Jonah, Thomas, and Isaac climb into a Military Communications Vehicle.
Day One camping at Fort Stevens we visited the old abandoned battery. Attack on the mouth of the Columbia River is apparently not the threat it once was. Because at one time there had been a threat. At one time. One.
During WWII, after the attack on Pearl Harbor, a Japanese submarine fired like 17 shells at or around the Fort Stevens battery. There were no direct hits and the command came down to not return fire. So the cannons and disappearing guns stayed quiet and the Japanese sub continued on to the Aleutians.
It was a little creepy walking through the dark cement halls of the battery, and not just because like a million swallows darted out whenever we rounded a new corner. I couldn't help but think of the men and women who might have walked those low-ceilinged hallways or run up the long, uneven stair steps to do drills.

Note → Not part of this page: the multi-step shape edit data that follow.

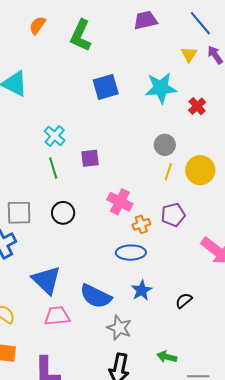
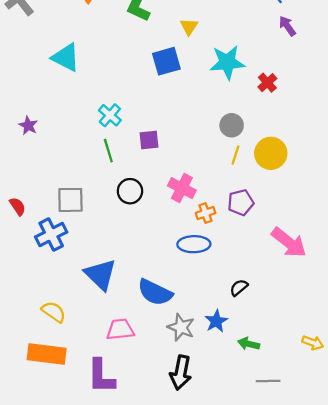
yellow triangle: (189, 54) -> (189, 27), moved
black circle: (63, 213) -> (130, 191), moved
blue star: (142, 290) -> (216, 321), moved
black semicircle: (184, 301) -> (239, 288), moved
pink trapezoid: (57, 316) -> (120, 329), moved
green arrow: (167, 357) -> (249, 344), moved

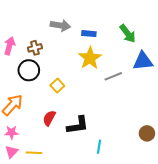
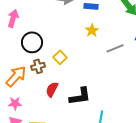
brown cross: (35, 48) -> (38, 66), moved
yellow star: (90, 58) -> (92, 30), size x0.6

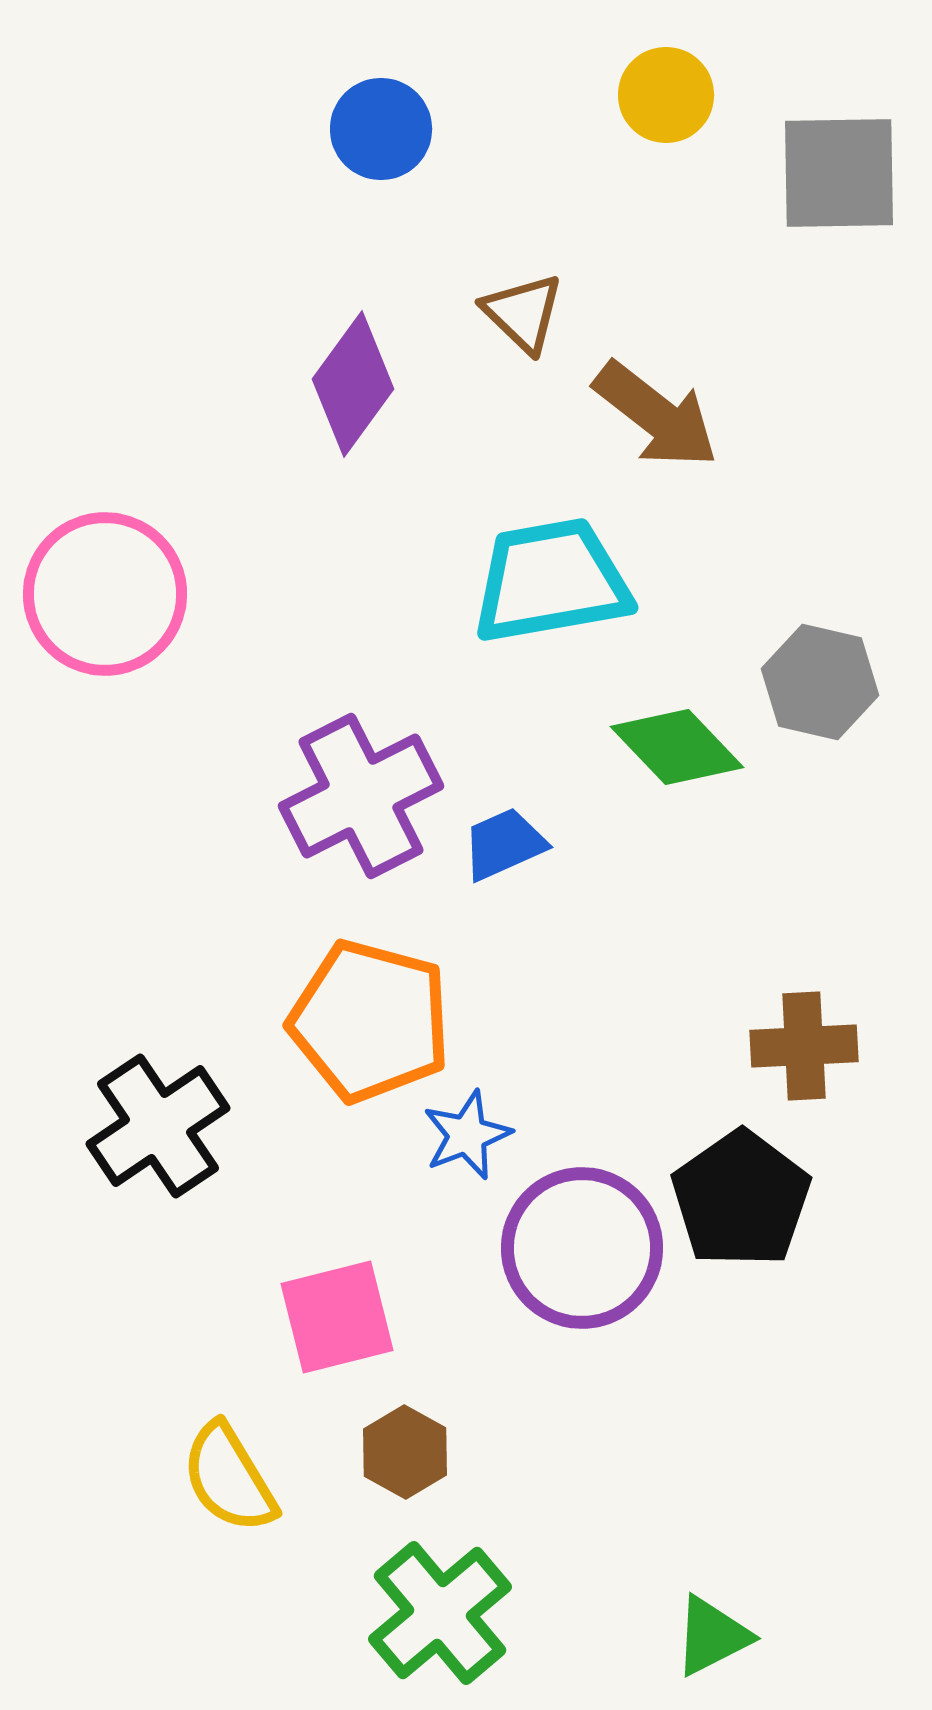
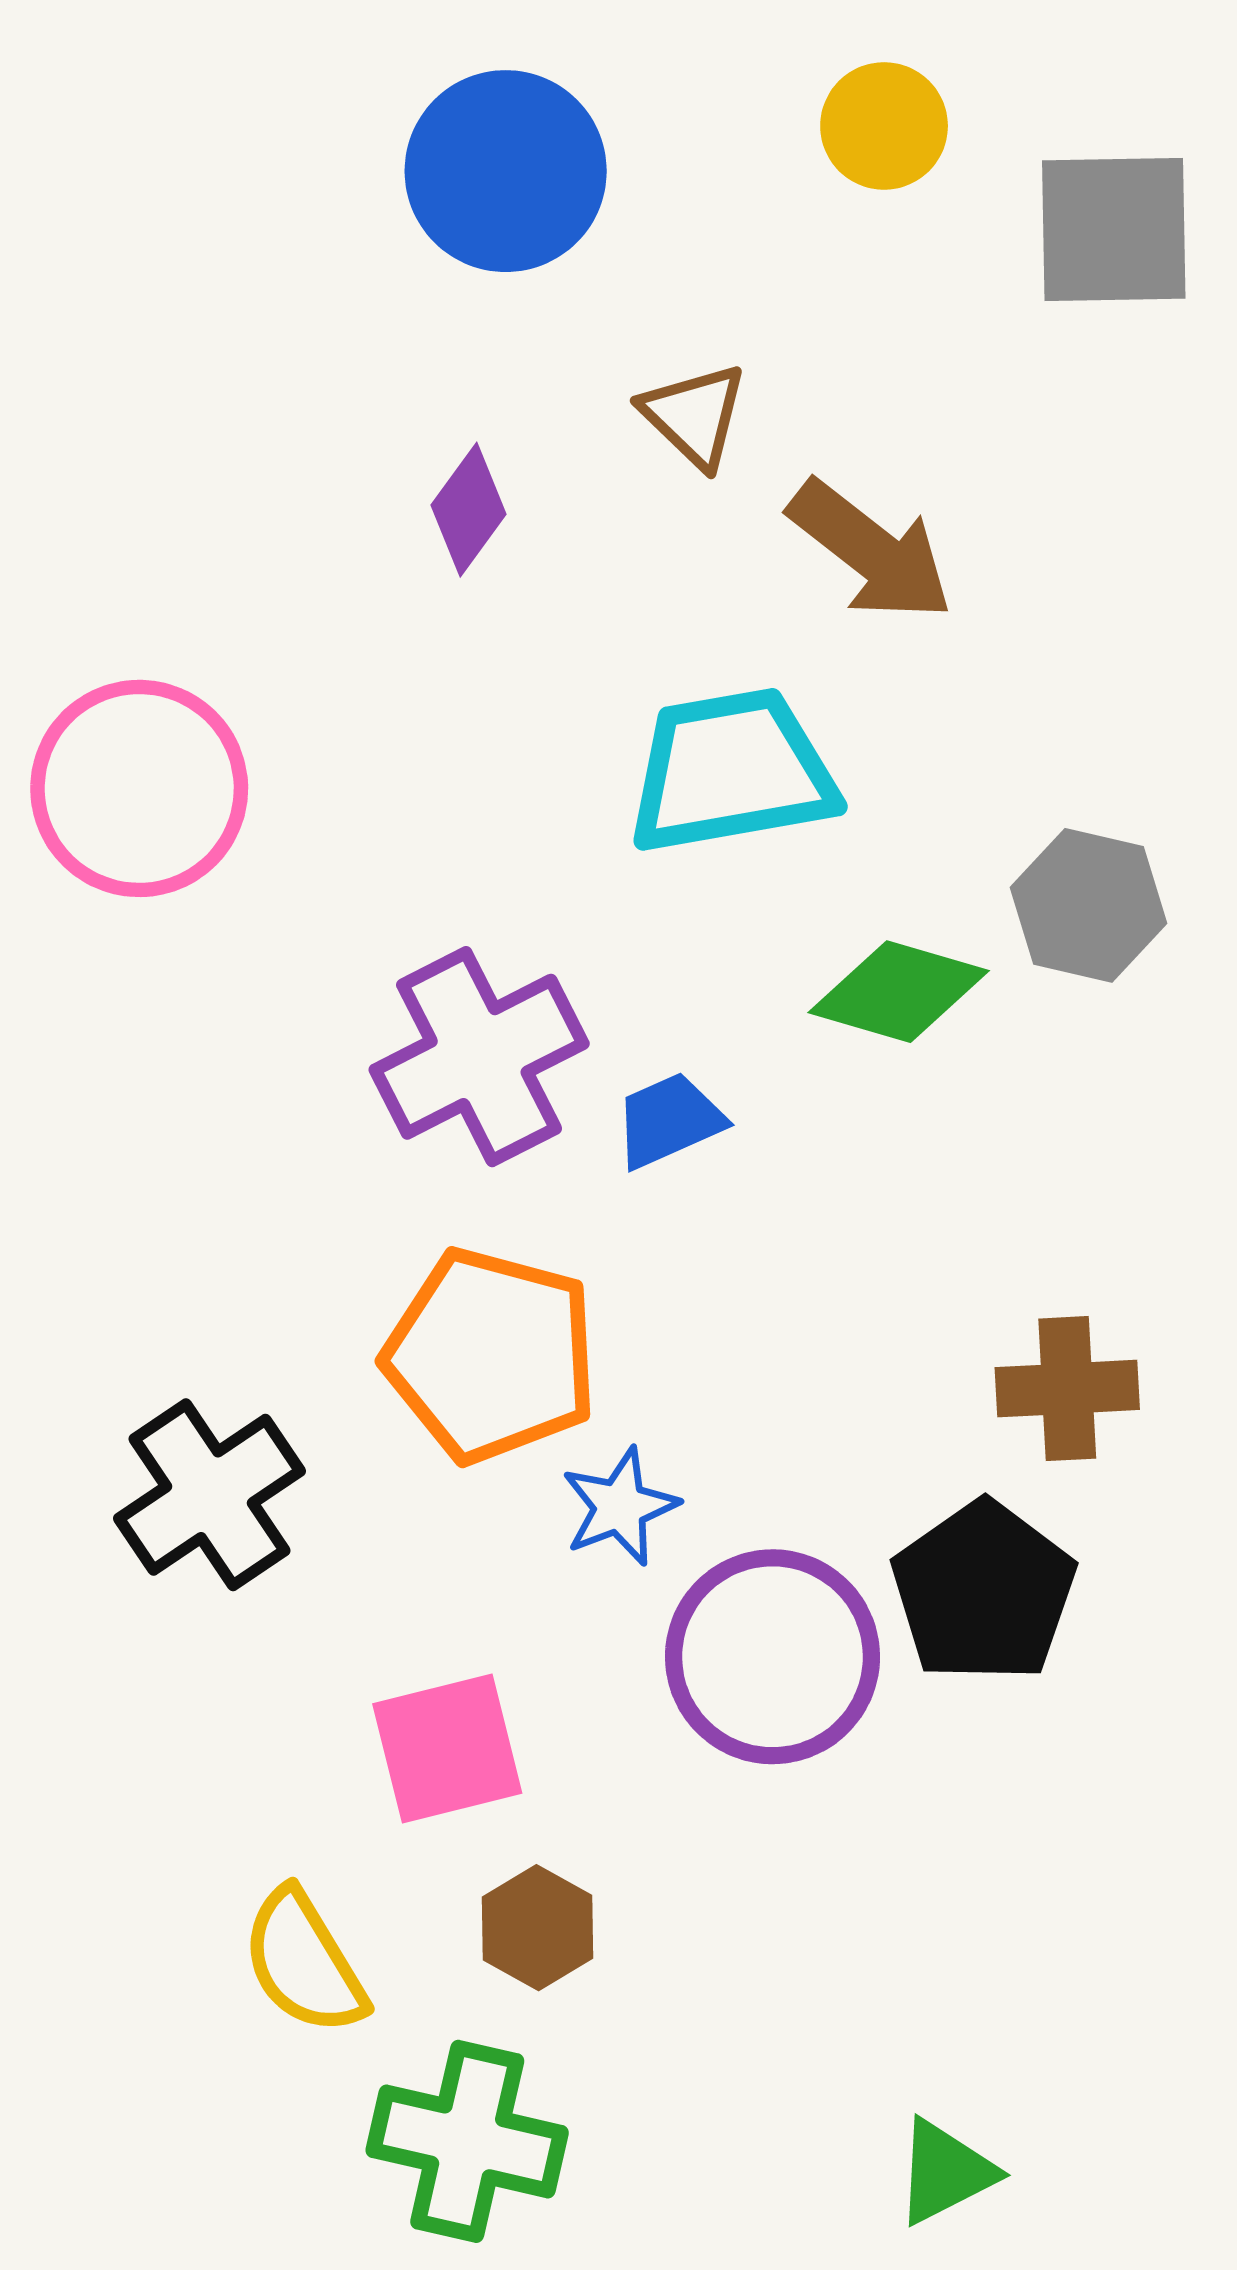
blue circle: (381, 129) -> (506, 171), size x1.5
purple diamond: (353, 384) -> (468, 510), size x0.7
green diamond: (677, 747) -> (899, 992), turned -30
green cross: (440, 1613) -> (467, 2141), moved, turned -37

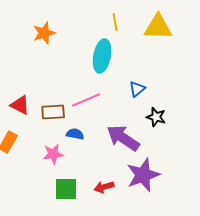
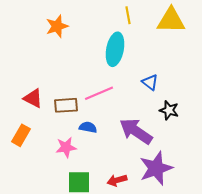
blue triangle: (137, 89) -> (150, 82), turned -42

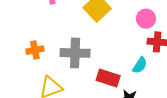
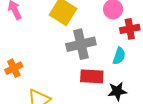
gray cross: (75, 53) -> (81, 44), moved

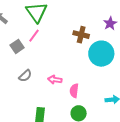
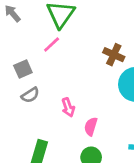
gray square: (17, 46) -> (23, 69), moved
pink arrow: (55, 80) -> (68, 107), turned -128

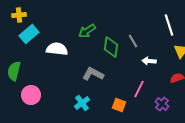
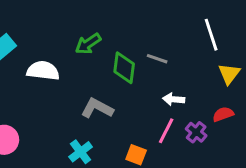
gray line: (133, 41) -> (157, 59), turned -40
white arrow: (149, 61) -> (174, 99), moved
purple cross: (162, 104) -> (196, 132), moved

There were deep holes where cannons and guns had once been mounted and empty rooms called, "The Magazine Room" and "The Shell Room." It was hard to picture the Fort as the bustling military base it had once been. All that was left of the barracks were cement foundations in wide open fields of grass.
We ended our visit to the battery with a visit to the Fort Stevens museum. For a moment, the boys seemed to be interested in the beautiful display of military swords, uniforms and the scale model of the fort in its heyday. But then they saw the candy section in the gift shop.